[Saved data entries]

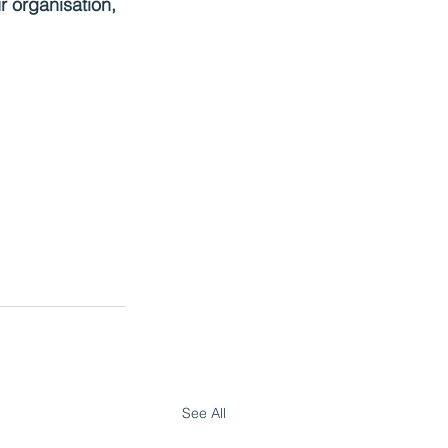
ur organisation,
See All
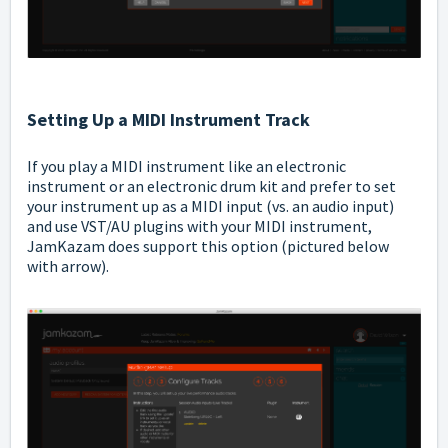
Setting Up a MIDI Instrument Track
If you play a MIDI instrument like an electronic
instrument or an electronic drum kit and prefer to set
your instrument up as a MIDI input (vs. an audio input)
and use VST/AU plugins with your MIDI instrument,
JamKazam does support this option (pictured below
with arrow).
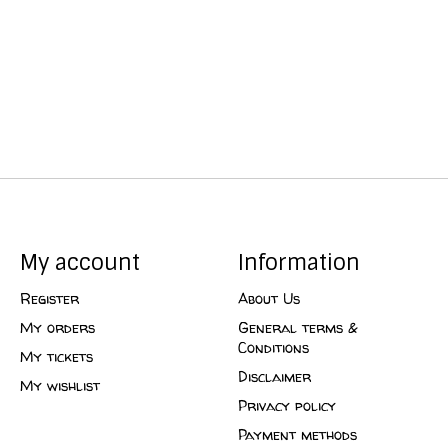
My account
Information
Register
About Us
My orders
General terms &
Conditions
My tickets
Disclaimer
My wishlist
Privacy policy
Payment methods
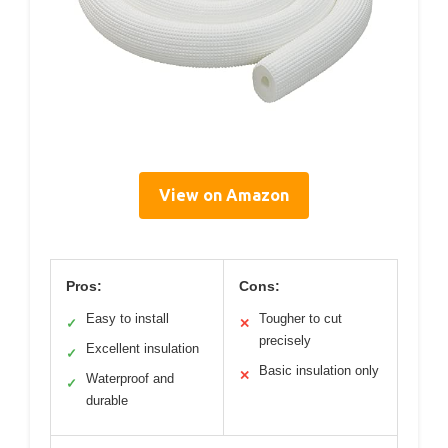
View on Amazon
Pros:
Cons:
Easy to install
Tougher to cut
✓
✕
precisely
Excellent insulation
✓
Basic insulation only
✕
Waterproof and
✓
durable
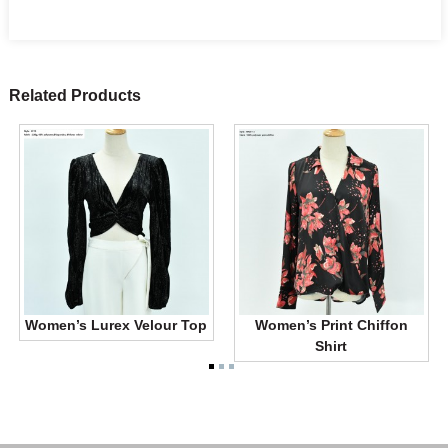
Related Products
Women’s Lurex Velour Top
Women’s Print Chiffon
Shirt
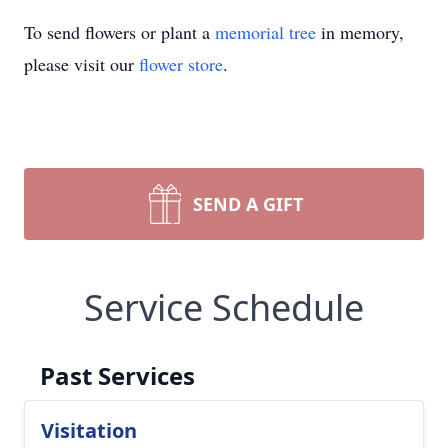
To send flowers or plant a
memorial tree
in memory,
please visit our
flower store
.
SEND A GIFT
Service Schedule
Past Services
Visitation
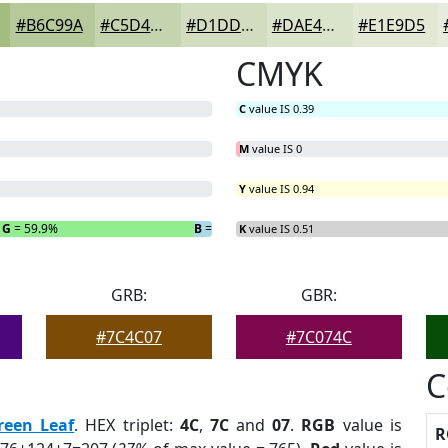
#B6C99A
#C5D4AE
#D1DDBE
#DAE4CB
#E1E9D5
CMYK
C
value IS 0.39
M
value IS 0
Y
value IS 0.94
G
= 59.9%
B
= 3.38%
K
value IS 0.51
GRB:
GBR:
#7C4C07
#7C074C
C
reen Leaf
. HEX triplet:
4C
,
7C
and
07
.
RGB
value is
R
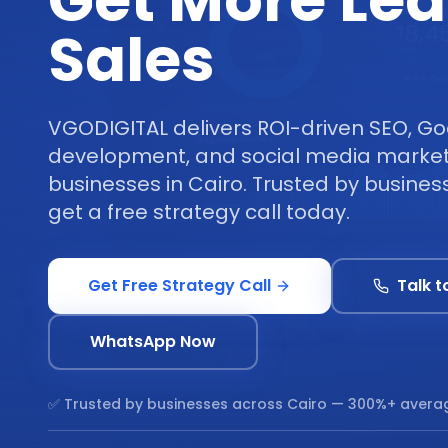
Get More Le
Sales
VGODIGITAL delivers ROI-driven SEO, Go
development, and social media marketi
businesses in Cairo. Trusted by busine
get a free strategy call today.
Get Free Strategy Call
Talk t
WhatsApp Now
✅ Trusted by businesses across
Cairo
— 300%+ averag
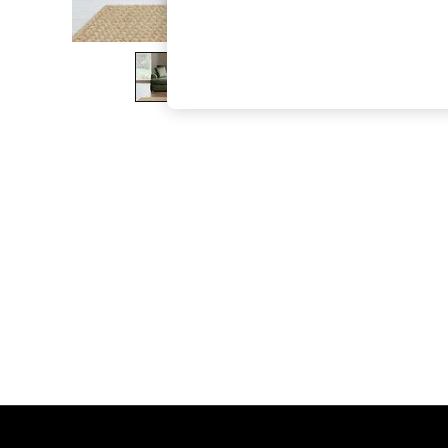
The Occasion Shop
Boho Styles
Festival
Escape into Summer: As Advertised
Top Picks
Spring Dressing
Jeans & a Nice Top
Coastal Prints
Capsule Wardrobe
Graphic Styles
Festival
Balloon Trousers
Self.
All Clothing
Beachwear
Blazers
Coats & Jackets
Co-ords
Dresses
Fleeces
Hoodies & Sweatshirts
Jeans
Jumpsuits & Playsuits
Joggers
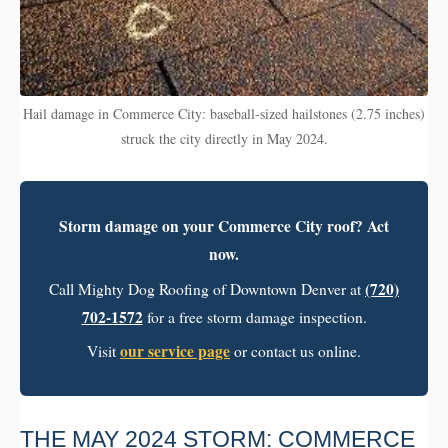
Hail damage in Commerce City: baseball-sized hailstones (2.75 inches)
struck the city directly in May 2024.
Storm damage on your Commerce City roof? Act
now.
(720)
Call Mighty Dog Roofing of Downtown Denver at
702-1572
for a free storm damage inspection.
our service page
Visit
or contact us online.
THE MAY 2024 STORM: COMMERCE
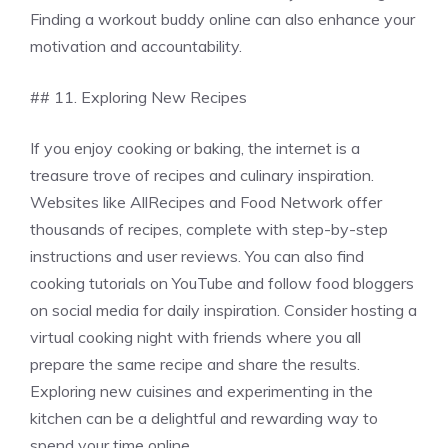
Finding a workout buddy online can also enhance your
motivation and accountability.
## 11. Exploring New Recipes
If you enjoy cooking or baking, the internet is a
treasure trove of recipes and culinary inspiration.
Websites like AllRecipes and Food Network offer
thousands of recipes, complete with step-by-step
instructions and user reviews. You can also find
cooking tutorials on YouTube and follow food bloggers
on social media for daily inspiration. Consider hosting a
virtual cooking night with friends where you all
prepare the same recipe and share the results.
Exploring new cuisines and experimenting in the
kitchen can be a delightful and rewarding way to
spend your time online.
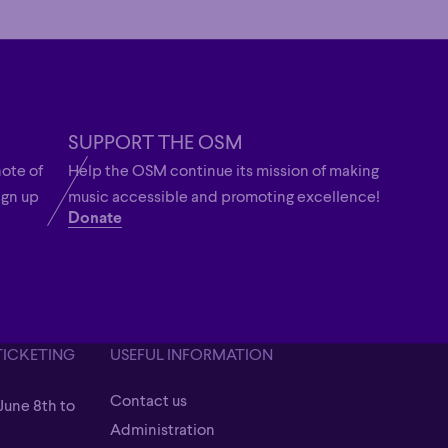
SUPPORT THE OSM
note of
Help the OSM continue its mission of making
ign up
music accessible and promoting excellence!
Donate
TICKETING
USEFUL INFORMATION
Contact us
June 8th to
Contact us
Administration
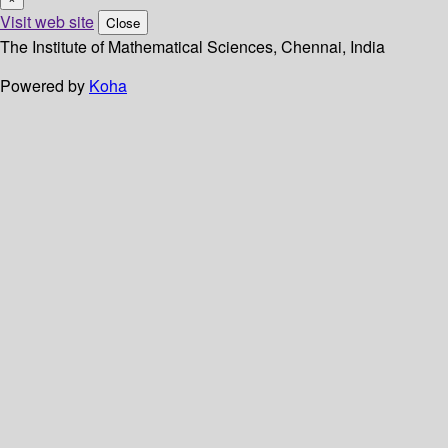
Visit web site
Close
The Institute of Mathematical Sciences, Chennai, India
Powered by
Koha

=== Exercise ===
Pick out every line in the listing that contains the word "Trusted", and copy each such line in full.

=== Your response ===
businesses in Cairo. Trusted by busine
✅ Trusted by businesses across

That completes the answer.